Après ces calculs inquiétants, quelles sont les contre-mesures possibles, exposées en section 9 ? D'abord, le résolveur doit déjà utiliser la totalité des mesures recommandées par les RFC 1035 et RFC 2181, ce qui n'est pas encore le cas pour tous aujourd'hui. Ensuite, la plus importante contre-mesure nouvelle est l'aléatoirisation du port source (SPR pour Source Port Randomization), c'est-à-dire le fait d'utiliser peu ou prou les 65536 valeurs théoriquement possibles comme source des requêtes (section 9.2, qui recommande aussi de faire varier l'adresse IP si possible, ce qui n'est guère réaliste qu'avec IPv6). C'est cette technique qui est mise en œuvre dans BIND depuis 2008 et un peu avant dans Unbound et PowerDNS. En pratique, ces résolveurs, suivant la recommandation du RFC, utilisent les ports de 1024 à 65536.
À noter (section 10) que cette aléatoirisation du port source (voire de l'adresse) peut entrainer des problèmes avec certains routeurs NAT dont la table des flux en cours va vite déborder.
À noter aussi que la tâche de compliquer l'empoisonnement ne se termine
pas avec ce RFC. Par exemple, l'IETF travaille sur un truc nommé
0x20
(voire la section 4.2 de notre RFC) qui
consiste à faire varier la casse du nom de
domaine dans la question pour ajouter un peu d'entropie supplémentaire.

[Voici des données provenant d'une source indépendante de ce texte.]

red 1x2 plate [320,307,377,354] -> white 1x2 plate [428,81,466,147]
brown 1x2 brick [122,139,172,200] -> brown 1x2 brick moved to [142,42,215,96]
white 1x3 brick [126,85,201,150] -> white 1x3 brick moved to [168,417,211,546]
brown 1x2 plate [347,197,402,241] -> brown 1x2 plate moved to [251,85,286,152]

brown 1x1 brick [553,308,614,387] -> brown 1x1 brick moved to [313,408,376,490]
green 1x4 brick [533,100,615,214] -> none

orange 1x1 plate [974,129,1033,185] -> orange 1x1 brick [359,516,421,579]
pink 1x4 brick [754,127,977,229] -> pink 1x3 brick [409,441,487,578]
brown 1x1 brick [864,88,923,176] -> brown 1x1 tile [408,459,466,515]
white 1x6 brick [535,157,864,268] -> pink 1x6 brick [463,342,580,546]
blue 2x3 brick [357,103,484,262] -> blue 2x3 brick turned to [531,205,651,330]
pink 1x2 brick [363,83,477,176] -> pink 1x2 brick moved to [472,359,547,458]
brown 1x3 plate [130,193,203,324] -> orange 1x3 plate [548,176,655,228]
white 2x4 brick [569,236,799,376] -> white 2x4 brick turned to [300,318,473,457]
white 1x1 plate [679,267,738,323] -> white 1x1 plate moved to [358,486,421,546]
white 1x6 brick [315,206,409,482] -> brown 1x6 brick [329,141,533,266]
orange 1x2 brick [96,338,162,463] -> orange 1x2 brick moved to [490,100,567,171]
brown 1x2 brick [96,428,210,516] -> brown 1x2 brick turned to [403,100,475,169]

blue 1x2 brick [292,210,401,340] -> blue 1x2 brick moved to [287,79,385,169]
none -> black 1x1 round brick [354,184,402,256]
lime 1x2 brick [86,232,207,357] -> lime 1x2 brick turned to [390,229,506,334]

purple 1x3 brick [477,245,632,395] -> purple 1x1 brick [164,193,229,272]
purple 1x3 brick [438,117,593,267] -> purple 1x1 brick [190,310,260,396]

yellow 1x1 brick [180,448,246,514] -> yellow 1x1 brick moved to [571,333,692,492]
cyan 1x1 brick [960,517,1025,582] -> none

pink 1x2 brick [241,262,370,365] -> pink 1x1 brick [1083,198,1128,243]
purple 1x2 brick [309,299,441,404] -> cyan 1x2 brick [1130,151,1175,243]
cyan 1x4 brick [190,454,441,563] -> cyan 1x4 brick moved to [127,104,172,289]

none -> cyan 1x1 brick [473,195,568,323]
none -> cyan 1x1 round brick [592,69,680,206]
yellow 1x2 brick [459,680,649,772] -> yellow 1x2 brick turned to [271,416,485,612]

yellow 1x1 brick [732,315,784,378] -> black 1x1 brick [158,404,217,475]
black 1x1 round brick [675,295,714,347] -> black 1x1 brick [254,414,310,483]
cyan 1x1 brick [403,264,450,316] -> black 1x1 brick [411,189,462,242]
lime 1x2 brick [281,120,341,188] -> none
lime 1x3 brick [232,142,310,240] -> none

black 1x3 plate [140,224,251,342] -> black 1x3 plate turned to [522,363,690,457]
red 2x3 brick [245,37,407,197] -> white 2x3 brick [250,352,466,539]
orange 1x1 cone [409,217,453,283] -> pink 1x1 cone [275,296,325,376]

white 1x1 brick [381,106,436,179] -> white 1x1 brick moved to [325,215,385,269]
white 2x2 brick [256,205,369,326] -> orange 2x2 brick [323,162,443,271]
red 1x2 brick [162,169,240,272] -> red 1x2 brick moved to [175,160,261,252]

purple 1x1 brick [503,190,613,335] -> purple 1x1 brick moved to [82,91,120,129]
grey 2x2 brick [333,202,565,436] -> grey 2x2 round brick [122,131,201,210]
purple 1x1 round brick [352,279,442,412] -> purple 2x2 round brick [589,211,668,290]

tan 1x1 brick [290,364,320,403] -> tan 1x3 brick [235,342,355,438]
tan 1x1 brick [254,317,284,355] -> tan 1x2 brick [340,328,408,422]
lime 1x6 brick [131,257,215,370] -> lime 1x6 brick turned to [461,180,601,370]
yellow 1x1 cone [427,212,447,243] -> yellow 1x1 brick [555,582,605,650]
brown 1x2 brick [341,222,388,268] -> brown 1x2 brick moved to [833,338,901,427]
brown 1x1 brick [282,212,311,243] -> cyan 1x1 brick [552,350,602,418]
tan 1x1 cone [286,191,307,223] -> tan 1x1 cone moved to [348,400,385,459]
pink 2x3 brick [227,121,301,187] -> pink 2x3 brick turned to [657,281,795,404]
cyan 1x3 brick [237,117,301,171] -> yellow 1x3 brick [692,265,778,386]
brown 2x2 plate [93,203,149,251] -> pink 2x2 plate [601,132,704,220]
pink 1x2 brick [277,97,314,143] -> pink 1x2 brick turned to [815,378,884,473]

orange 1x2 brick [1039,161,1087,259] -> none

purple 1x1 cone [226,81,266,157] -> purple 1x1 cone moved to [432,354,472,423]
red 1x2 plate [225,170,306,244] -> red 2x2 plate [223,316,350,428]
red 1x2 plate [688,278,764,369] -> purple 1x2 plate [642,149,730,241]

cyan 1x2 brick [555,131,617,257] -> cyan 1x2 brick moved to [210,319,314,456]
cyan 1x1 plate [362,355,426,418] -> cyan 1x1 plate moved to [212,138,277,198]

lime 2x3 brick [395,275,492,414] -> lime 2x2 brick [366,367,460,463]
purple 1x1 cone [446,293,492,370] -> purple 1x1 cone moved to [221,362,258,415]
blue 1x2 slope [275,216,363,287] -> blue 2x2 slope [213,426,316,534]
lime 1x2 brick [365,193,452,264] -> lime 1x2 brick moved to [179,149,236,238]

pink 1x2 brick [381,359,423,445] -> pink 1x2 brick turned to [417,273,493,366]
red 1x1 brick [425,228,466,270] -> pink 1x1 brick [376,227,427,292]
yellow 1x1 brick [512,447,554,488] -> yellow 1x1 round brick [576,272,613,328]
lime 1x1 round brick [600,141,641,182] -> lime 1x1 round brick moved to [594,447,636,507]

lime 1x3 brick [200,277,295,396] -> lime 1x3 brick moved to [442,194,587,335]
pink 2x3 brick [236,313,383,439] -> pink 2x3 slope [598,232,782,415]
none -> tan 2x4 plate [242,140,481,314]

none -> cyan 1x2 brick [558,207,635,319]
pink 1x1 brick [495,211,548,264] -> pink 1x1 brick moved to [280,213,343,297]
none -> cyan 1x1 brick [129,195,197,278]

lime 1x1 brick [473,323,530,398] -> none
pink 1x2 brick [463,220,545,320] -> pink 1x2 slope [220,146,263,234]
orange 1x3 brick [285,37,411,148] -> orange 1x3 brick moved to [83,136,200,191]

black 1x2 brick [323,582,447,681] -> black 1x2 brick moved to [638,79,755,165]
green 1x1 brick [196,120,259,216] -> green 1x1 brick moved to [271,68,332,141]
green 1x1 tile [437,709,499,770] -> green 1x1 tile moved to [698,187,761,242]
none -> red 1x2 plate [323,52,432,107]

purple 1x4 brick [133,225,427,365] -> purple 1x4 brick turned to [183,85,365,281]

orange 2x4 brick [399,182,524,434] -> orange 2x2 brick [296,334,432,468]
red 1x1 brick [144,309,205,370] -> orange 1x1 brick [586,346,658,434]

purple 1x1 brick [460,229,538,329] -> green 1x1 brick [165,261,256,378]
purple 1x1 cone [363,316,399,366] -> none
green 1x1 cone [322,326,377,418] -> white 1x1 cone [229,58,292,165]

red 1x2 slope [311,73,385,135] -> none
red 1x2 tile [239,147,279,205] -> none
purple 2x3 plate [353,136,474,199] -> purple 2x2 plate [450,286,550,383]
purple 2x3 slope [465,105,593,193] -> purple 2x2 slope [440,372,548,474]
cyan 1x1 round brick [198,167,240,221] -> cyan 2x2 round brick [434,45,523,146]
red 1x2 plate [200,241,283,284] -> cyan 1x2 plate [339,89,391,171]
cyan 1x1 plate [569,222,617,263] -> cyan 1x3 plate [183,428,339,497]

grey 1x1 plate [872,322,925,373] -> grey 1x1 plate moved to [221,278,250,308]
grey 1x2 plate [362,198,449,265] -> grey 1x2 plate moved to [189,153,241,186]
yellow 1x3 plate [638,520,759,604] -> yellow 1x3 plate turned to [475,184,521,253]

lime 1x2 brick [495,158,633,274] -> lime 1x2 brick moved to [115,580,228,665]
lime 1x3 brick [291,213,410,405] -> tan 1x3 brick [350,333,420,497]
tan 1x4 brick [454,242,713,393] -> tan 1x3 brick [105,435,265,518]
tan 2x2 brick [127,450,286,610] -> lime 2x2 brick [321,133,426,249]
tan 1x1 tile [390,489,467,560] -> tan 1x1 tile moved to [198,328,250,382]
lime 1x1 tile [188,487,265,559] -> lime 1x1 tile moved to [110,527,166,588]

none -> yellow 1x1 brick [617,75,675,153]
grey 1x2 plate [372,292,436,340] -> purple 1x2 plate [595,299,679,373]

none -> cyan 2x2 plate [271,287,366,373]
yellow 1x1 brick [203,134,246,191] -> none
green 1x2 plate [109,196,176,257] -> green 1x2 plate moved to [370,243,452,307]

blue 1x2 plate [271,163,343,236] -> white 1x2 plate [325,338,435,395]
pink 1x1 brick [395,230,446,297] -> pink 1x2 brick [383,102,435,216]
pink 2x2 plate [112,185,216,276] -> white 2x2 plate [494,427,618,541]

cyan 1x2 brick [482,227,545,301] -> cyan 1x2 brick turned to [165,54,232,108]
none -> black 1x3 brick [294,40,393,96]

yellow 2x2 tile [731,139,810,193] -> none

Une autre raison importante des délais qu'a subi ce RFC est la controverse autour de DNSSEC (RFC 4033). Le raisonnement des « ultras » de DNSSEC est le suivant : comme les mesures anti-empoisonnement de notre RFC 5452 ne font que le rendre plus difficile, sans l'empêcher totalement, pourquoi perdre du temps à retarder l'attaquant lorsqu'on peut le stopper complètement avec DNSSEC ? En outre, DNSSEC protège contre d'autres attaques comme une trahison par un serveur secondaire faisant autorité. Bref, selon ce courant, très fortement représenté à l'IETF, travailler sur la résistance à l'empoisonnement est une perte de temps, voire une diversion par rapport aux seules tâches qui comptent, le déploiement de DNSSEC. Le RFC a donc eu du mal à passer face à une telle opposition (voir par exemple le compte-rendu de la réunion de Minneapolis en 2008). C'est ce qui explique le « lip service » qu'on trouve au début du RFC, avec l'affirmation que notre RFC ne décrit que des mesures temporaires, en attendant la « vraie » solution, DNSSEC. En réalité, le déploiement de DNSSEC, chez tous les acteurs (serveurs faisant autorité et distribuant des zones signées, résolveurs validant et/ou applications testant DNSSEC) va prendre de nombreuses années et ne sera peut-être jamais suffisamment effectif pour gêner réellement les empoisonneurs. Des mesures rendant leur tâche plus difficile sont donc essentielles.